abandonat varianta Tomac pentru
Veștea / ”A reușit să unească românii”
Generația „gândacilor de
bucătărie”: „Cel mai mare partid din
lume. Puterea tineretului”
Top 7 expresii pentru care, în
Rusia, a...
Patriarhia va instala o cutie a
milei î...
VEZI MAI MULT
.....
• **THE TASK**:
Say every entry again, exactly as it reads.

• **RESPONSE TO THIS TASK**:
abandonat varianta Tomac pentru
Veștea / ”A reușit să unească românii”
Generația „gândacilor de
bucătărie”: „Cel mai mare partid din
lume. Puterea tineretului”
Top 7 expresii pentru care, în
Rusia, a...
Patriarhia va instala o cutie a
milei î...
VEZI MAI MULT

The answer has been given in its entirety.